5 SANİYE İÇİN OLUR MU? Bir kişi ağzını açıp "Galatasaray'ın kalecisine vakit çalmak için sarı kart görmek yakışmaz" dedi mi? Dandikspor ile oynuyor Galatasaray, Mondragon sarı kart görüyor. Dandikspor'la oynuyor Galatasaray, kaleci Orkun topu oyuna sokmak için neler yapıyor! On saniye, beş saniye için! Büyük takım 5 saniyenin peşinde olur mu? Bunlar küçük takım göstergeleri. Adamlar bunları göstere göstere küçüldüklerini anlatıyorlar. Bunları toplayıp 'siz büyüksünüz çocuklar' demiyorsun. Ondan sonra da "Vay efendim sen kendini yere attın, hakem senden nefret etti, hakem sana inanmadı da bu yüzden penaltıyı vermedi." Eee tabii, gidişi görecek adam sensin. Kalli, Ahmet Akcan, Adnan Polat, Adnan Sezgin. Gidişi onlar görecekler. Tekrar söylüyorum. Bu 4 kişiden biri, takımı toplantı odasına alıp "On saniyeyle beş saniye çalmak için bu yaptıklarınız Galatasaray formasına, büyük takıma yakışmaz" demiş mi? _ Kalli Feldkamp'ın terör ile ilgili soruya yanıt vermemesini nasıl değerlendiriyorsunuz?

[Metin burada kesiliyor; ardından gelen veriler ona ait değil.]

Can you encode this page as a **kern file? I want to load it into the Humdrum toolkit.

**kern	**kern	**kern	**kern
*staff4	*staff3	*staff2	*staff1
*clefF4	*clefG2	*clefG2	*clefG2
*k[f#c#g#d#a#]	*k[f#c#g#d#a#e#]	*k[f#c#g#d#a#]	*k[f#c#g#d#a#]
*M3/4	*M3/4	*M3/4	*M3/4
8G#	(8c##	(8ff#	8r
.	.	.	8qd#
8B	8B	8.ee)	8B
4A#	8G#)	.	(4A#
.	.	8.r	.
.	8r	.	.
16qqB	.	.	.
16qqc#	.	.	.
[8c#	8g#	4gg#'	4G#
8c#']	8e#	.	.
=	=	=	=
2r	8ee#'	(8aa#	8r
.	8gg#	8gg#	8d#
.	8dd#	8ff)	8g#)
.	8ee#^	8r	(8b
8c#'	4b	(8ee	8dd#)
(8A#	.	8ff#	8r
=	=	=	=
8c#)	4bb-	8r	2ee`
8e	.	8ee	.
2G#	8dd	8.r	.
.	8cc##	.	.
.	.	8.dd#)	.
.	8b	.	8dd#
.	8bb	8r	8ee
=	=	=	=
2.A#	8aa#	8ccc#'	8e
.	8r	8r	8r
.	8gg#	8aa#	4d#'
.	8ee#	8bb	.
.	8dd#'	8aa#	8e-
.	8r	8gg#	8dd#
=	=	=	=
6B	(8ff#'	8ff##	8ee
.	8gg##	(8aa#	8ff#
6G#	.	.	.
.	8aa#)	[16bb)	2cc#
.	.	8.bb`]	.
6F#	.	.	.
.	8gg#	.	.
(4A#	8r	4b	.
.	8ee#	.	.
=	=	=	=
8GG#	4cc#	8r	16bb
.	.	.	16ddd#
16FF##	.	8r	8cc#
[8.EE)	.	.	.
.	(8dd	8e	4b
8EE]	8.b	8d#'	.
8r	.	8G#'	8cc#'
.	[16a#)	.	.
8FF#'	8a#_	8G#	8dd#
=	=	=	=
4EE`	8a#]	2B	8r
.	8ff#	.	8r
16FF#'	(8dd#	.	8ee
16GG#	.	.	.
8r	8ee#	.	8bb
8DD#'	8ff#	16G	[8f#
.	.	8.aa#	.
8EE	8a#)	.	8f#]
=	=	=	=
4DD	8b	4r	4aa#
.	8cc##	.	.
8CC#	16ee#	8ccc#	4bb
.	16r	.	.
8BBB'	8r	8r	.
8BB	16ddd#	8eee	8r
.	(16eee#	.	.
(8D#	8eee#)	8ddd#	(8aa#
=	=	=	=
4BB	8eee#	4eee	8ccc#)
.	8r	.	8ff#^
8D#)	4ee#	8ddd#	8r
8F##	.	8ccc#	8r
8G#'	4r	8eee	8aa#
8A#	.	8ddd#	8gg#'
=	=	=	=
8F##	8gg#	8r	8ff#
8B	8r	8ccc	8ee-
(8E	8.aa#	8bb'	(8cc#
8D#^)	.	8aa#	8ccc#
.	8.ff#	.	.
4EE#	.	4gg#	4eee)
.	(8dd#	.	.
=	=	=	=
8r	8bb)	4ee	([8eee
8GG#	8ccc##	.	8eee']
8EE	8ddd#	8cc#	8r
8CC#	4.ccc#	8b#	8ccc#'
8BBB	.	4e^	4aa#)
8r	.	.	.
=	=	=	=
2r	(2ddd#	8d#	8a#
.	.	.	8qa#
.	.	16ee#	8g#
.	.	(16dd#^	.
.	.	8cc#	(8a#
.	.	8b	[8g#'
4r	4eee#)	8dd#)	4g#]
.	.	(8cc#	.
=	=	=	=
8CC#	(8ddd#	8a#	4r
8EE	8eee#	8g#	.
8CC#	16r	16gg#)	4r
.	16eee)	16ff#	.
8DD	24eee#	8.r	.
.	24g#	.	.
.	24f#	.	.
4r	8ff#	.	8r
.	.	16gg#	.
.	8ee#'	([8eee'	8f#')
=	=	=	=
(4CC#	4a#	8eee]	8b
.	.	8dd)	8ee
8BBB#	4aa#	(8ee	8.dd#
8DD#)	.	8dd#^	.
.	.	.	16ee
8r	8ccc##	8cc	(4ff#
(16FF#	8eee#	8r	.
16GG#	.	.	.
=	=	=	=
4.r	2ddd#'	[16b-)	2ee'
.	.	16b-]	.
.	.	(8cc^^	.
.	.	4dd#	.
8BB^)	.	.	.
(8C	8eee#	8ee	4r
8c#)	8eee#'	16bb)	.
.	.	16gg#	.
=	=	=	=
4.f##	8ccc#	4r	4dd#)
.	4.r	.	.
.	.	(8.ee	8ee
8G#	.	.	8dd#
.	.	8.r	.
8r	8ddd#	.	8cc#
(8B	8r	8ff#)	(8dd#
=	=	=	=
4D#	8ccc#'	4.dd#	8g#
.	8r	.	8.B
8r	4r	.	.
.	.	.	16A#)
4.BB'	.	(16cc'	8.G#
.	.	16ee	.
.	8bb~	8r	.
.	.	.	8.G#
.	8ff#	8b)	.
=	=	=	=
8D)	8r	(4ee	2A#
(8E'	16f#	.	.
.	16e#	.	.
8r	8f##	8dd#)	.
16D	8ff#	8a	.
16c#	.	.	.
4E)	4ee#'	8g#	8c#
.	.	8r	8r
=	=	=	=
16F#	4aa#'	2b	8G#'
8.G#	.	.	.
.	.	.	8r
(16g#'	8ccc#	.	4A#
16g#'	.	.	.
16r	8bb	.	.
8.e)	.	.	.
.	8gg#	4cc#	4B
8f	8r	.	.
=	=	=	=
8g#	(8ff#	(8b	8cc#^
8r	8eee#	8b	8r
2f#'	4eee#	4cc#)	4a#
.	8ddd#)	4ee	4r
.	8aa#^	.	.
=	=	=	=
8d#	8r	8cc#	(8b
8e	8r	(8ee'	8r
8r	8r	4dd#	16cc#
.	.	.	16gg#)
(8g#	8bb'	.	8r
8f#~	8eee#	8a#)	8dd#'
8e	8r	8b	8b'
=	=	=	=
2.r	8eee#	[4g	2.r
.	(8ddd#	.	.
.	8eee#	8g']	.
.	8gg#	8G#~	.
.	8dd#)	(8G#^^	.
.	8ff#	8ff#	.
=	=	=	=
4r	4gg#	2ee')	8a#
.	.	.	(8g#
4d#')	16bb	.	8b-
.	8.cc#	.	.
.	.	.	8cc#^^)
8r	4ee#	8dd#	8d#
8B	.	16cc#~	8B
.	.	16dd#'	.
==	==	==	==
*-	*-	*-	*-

Sorulan soru çok ayıp! Maç bitmiş, böylesine bir maç, nefes almamışsın daha. Kafanda maçı yaşamaya devam ederken hiç alakasız. Kalli'ye terör sorusu maçın hemen arkasından, sahanın içinde mi sorulur? Bu resmen tuzak sorusu, resmen! Feldkamp'a tuzak kurmak istesen nerede sorarsın? Kalli buna senin beklediğin cevabı verirse sorun yok. Ama vermezse "Burası yeri değil derse" işte böyle yerin dibine sokar Kalli Feldkamp. Bunu sürdürmek de çok ayıp! Gidersin Florya'ya odasında oturup sorarsın. "Bir Avrupalı olarak olaylara nasıl bakıyorsun" diye sorarsın, konuşursun adam da sana cevap verir. Ama maçtan sonra kalecin nasıl oynadı? Falanca futbolcunu oyundan neden aldın? Sorusunu beklerken birdenbire "Terör nedir?" dersen tabii ki şaşırır adam.